1. being the only grownup on scene who is in charge, ever. So when the decisions get made you are the one with your butt on the line, always.
2. being responsible for All The Things: getting the garbage out on time, making sure there is toilet paper and knowing when you get to the store that you forgot to buy bleach last time and need to pick it up this time; knowing when the doctors appointments are supposed to happen, when the last time anyone (you) vacuumed, making sure the pipes don’t freeze and that the car has gas in it when you have to schlep to the school in the morning. And pretty much everything else.
3. Being the only person around for the child/children to blame when things don’t go their way. Which really puts undo pressure on the adult and creates an unrealistic picture of only one individual having control over a lot of things that are largely out of control most of the time.
4.  Figuring out things to eat that you can make one plate at a time, without having to throw half of it away at the end of the week. Unless you are one of the three lucky adults on the planet with a child who eats whatever you make, (oh sure, there may be more than that…like 10?), you are only cooking grown up food for one, and there just isn’t a lot available for single servings that doesn’t come out of a freezer package. Freezer food is not even real food.

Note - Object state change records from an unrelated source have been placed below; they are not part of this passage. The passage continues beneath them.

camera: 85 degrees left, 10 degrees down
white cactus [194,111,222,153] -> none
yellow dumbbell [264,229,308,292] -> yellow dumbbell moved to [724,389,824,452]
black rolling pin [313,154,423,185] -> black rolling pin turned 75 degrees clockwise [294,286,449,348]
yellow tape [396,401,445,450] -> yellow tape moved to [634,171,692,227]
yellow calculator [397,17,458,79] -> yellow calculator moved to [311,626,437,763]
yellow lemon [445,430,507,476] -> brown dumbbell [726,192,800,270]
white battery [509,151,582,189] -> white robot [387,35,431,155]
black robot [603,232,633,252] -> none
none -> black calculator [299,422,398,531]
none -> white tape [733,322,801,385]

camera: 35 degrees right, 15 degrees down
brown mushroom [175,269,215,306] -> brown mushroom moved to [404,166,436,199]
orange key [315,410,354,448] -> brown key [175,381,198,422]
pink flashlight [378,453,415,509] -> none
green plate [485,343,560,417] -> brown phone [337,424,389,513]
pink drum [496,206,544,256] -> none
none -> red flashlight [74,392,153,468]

5. Always being ON. There is no break. Even when you have a “break”, you are on a schedule to get back to your responsibilities, because there’s no one to back you up.
6. There’s no one to back you up. When you lay down the law, there isn’t anyone else around to back you up. And it’s a stone cold fact that children automatically outnumber adults 2 -1, no matter how many of them there are.

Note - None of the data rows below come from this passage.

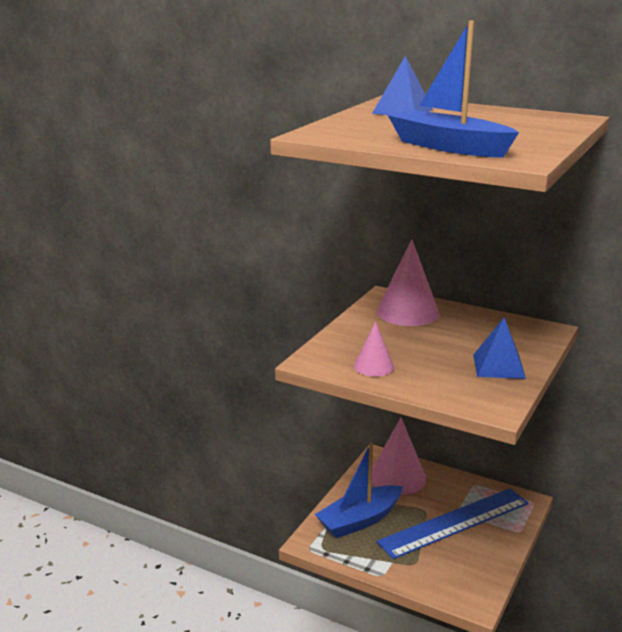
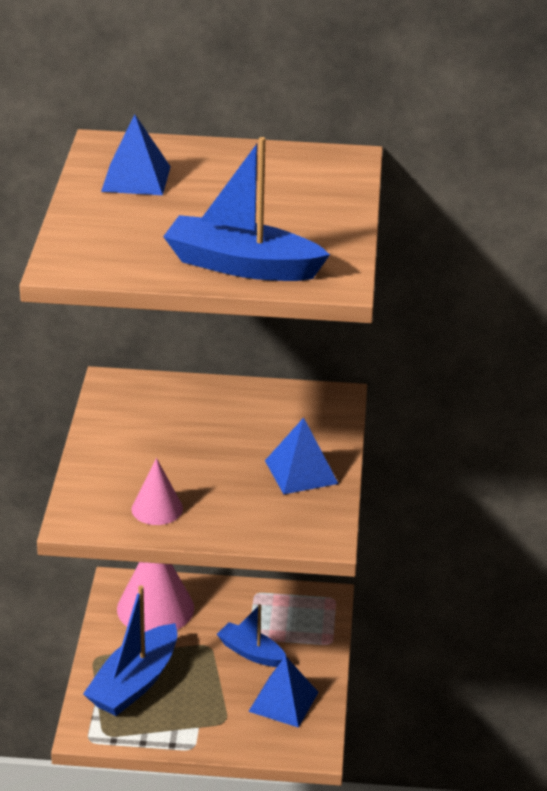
camera: 25 degrees left, 10 degrees up
pink cone [377,239,440,326] -> none
blue ruler [377,488,529,559] -> blue boat [217,604,286,667]
none -> blue pyramid [248,656,319,728]

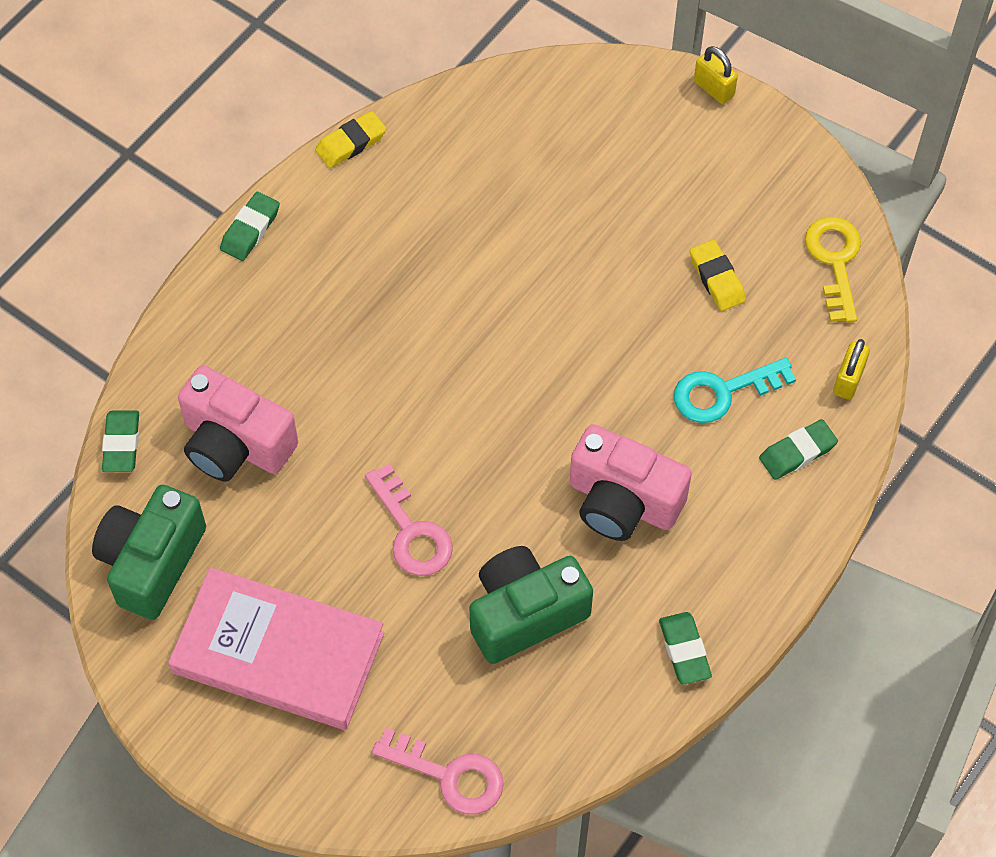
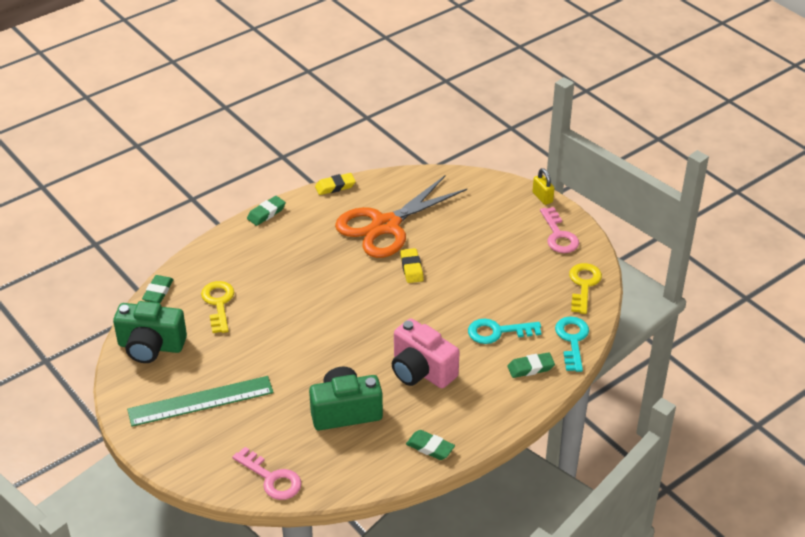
camera: 15 degrees right, 20 degrees down
green camera [92,485,206,620] -> green camera turned 120 degrees counterclockwise [113,301,187,363]
pink book [168,567,384,730] -> green ruler [127,376,273,427]
pink camera [178,365,298,482] -> yellow key [201,281,234,333]
pink key [365,464,453,576] -> pink key moved to [540,207,579,253]
green eraser [659,612,712,685] -> green eraser turned 60 degrees counterclockwise [406,430,455,460]
yellow eraser [690,240,746,311] -> yellow eraser moved to [400,248,424,283]
yellow padlock [833,339,870,400] -> turquoise key [555,316,589,372]
none -> orange scissors [335,175,467,258]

7. There’s no one around to bring you a cuppa or chocolate or wine when things get rough. I’m pretty sure this is why my Grandpa Toad trained each and every one of his grandchildren to make a toddy at the ripe old age of nine; he knew that someday grandma was either going to leave him or die, if he didn’t go first, and he made damn sure there’d be someone around to help out at toddy time. The man may not have had a terrific amount of formal education, but he was one smart cookie.
8.  No hugs and kisses, the romantic kind.

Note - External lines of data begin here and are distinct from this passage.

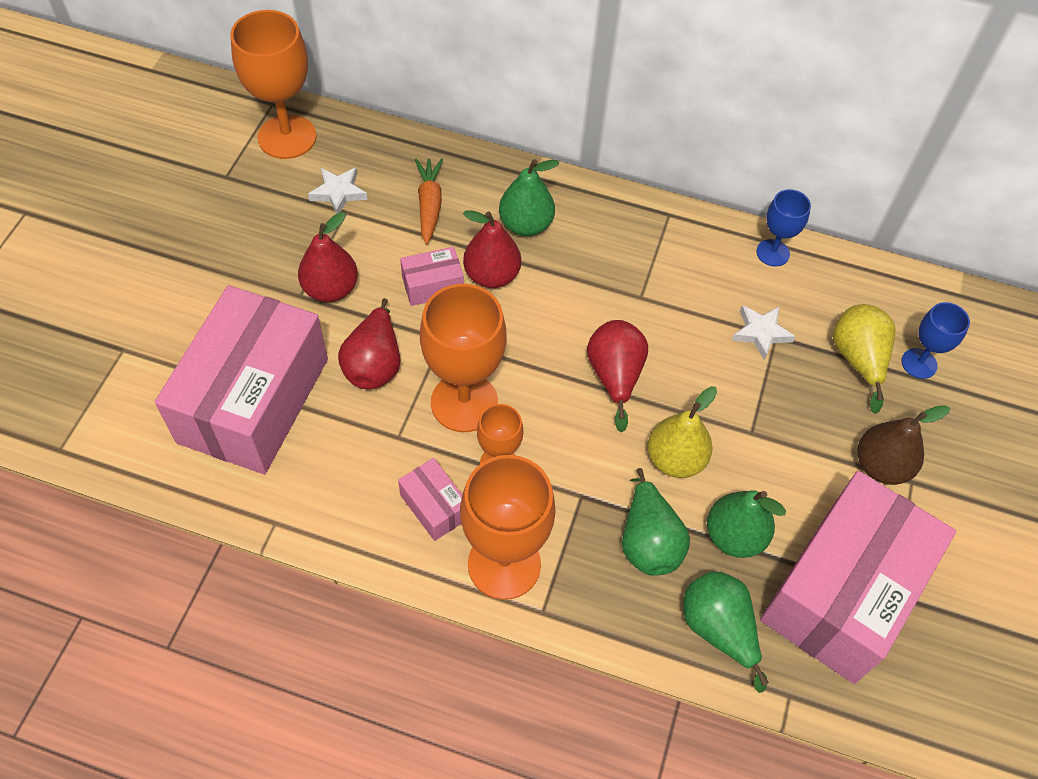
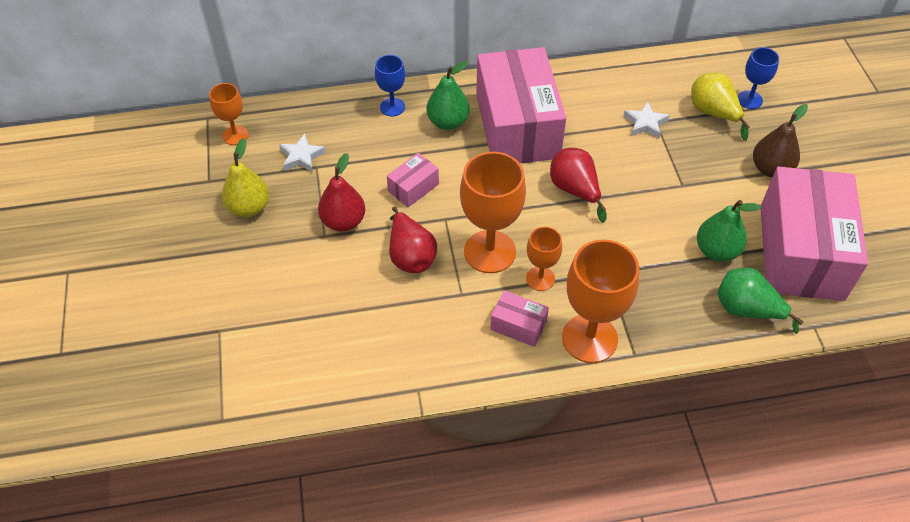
camera: 25 degrees left, 5 degrees down
pink box [155,285,328,474] -> pink box moved to [476,47,566,163]
orange goblet [230,10,317,159] -> orange goblet [209,83,249,145], size x0.55
orange carrot [415,158,443,244] -> none
red pear [463,210,521,288] -> none
green pear [622,468,690,576] -> none
yellow pear [648,387,717,478] -> yellow pear moved to [222,138,269,217]
blue goblet [756,189,811,267] -> blue goblet moved to [375,55,405,116]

9.  No one else around to get rid of spiders
10.If you happen to wake up and find yourself in an existential quandary full of loathing and self-doubt and wracked the pain and isolation of your pitiful, meaning less existence (thanks, Weird Al), that is no excuse to just suck it up and keep going. No one else is going to do it for you.

My point is that when you’ve gone through a big change that leaves you alone, it’s not the big decisions that wear you down. It’s not deciding whether or not to date, it’s not deciding where to live or how to pay an attorney; those things actually bring excitement and distraction from the daily, little, chip, chip, chipping away decisions that every day take you further away from being a person who is one half of a team.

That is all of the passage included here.